INSTRUCTIONS FOR THE TASK — Starting with the line that contains "- Rollback gateway" and stopping after the line that contains "- Model type detection logic", return each line below exactly as written, with no others.

THE DATA —
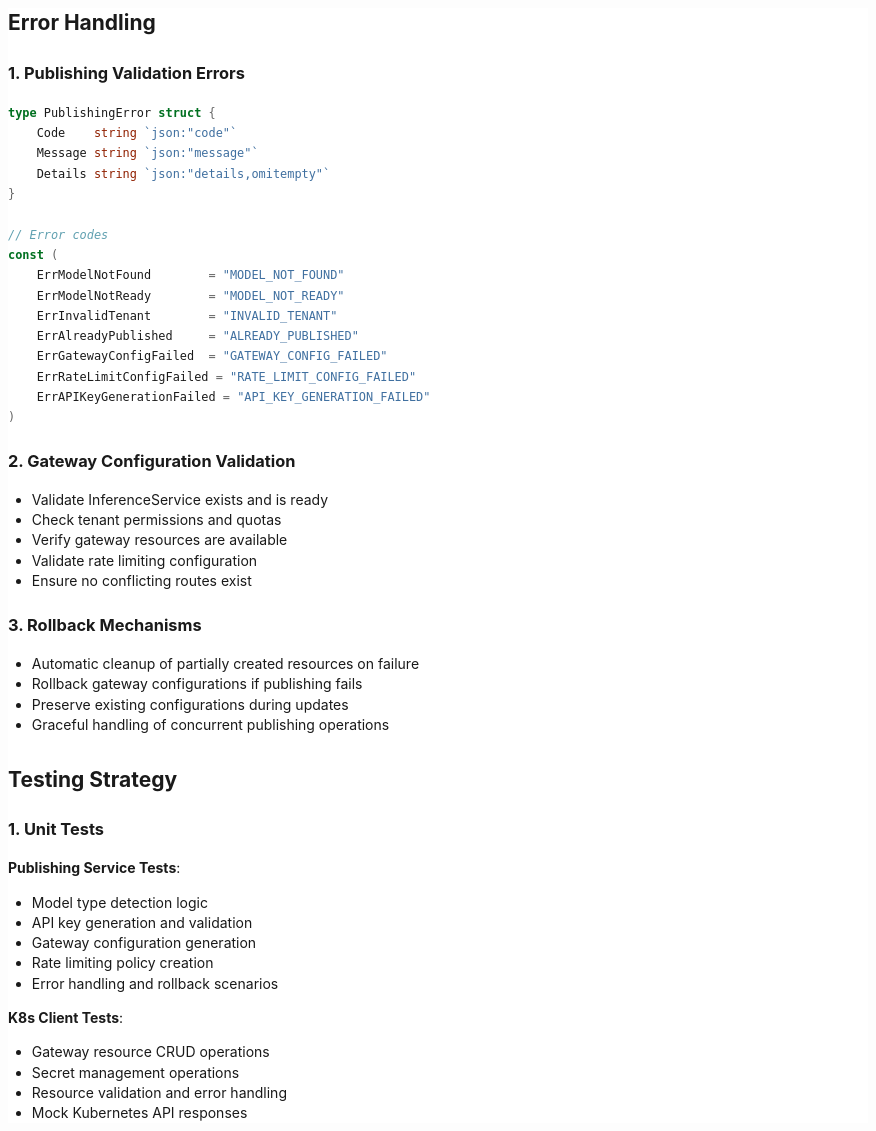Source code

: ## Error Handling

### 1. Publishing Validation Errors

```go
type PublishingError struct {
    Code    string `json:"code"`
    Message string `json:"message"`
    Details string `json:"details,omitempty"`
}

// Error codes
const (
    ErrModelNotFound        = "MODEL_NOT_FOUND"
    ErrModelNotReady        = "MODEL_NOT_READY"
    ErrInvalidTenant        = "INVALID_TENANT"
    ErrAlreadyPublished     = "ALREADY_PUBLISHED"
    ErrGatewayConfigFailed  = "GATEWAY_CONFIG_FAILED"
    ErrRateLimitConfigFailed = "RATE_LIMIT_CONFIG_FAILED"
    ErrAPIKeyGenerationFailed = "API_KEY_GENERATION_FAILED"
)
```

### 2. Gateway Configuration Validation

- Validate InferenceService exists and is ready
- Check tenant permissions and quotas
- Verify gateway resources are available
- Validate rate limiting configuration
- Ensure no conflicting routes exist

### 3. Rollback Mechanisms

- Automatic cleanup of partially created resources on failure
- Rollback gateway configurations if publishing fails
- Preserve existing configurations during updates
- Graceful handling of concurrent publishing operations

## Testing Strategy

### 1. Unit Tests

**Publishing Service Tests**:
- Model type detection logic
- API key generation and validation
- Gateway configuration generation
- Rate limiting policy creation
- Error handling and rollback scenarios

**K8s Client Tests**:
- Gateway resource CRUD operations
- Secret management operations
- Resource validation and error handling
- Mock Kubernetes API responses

OUTPUT —
- Rollback gateway configurations if publishing fails
- Preserve existing configurations during updates
- Graceful handling of concurrent publishing operations

## Testing Strategy

### 1. Unit Tests

**Publishing Service Tests**:
- Model type detection logic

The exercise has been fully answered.